This is a quick nagios plugin / script to query an ESXi server and grab the "overall status" parameter. This is a parameter each host should respond to and will reflect if any alarms are active on the system. See the official documentation for more info.
This should give notice in the event of a power supply failure, memory errors, loss of connectivity to datastore, etc.
The script only requires a Hostname, but allows for the providing of both a hostname and IP address. The hostname is required to make sure that the status being returned is for the correct host (I don't trust CIM to always return the hosts inside the "hostFolder" in the same order). It is actually used to query the API for the provided string, so it must be accurate and reflect what the system thinks its hostname is. Our environment and conditions mandated this. YMMV.
Takes several parameters:
- Hostname
- IP Address
- Port
- CIM Username
- CIM Password
- Don't use SSL
- Don't check certs
Run the script with -h
to see the switches and what they do (or you can just look at the code).

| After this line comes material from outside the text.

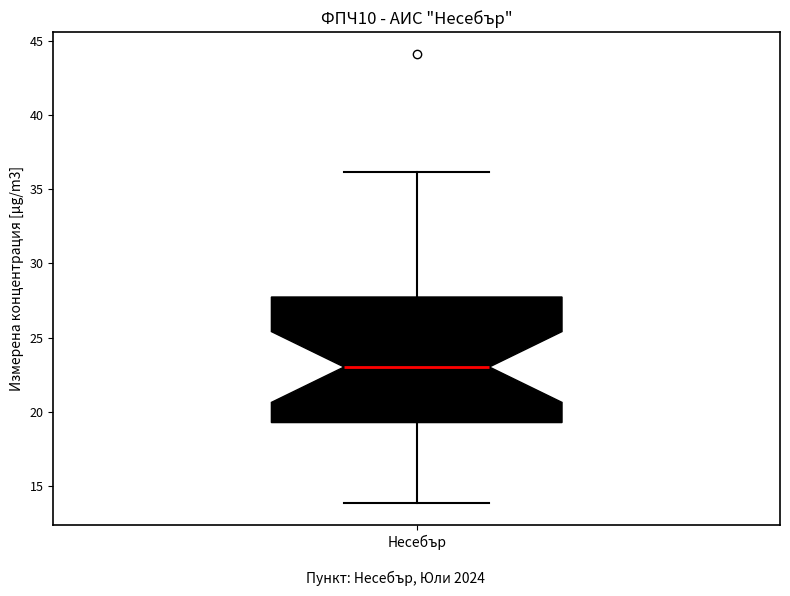

Read this box plot against the y-axis: the position of the median line, the range covered by the box, and the ends of both whiskers. The values are not printed on the chart, so give them approximately, as read against the axis.

median 23.0, box 19.5 to 27.5, whiskers 14.0 to 36.0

Object definitions for Nagios configs would look something like this:
define command {
command_name check_esxi_host_status
command_line $USER1$/contrib/check_esxi_status.rb -H $HOSTNAME$ -I $HOSTADDRESS$ -U $_HOSTCIM_USER$ -P '$_HOSTCIM_PASS$' -S
}
define service {
use generic-service
hostgroup_name esxi-hosts
contacts everybody
service_description ESXi Host Health
check_command check_esxi_host_status
servicegroups vmware-health-checks
}
Script output will look something akin to this:
OK: host1.vcenter.domain.tld reports green; The host is healthy.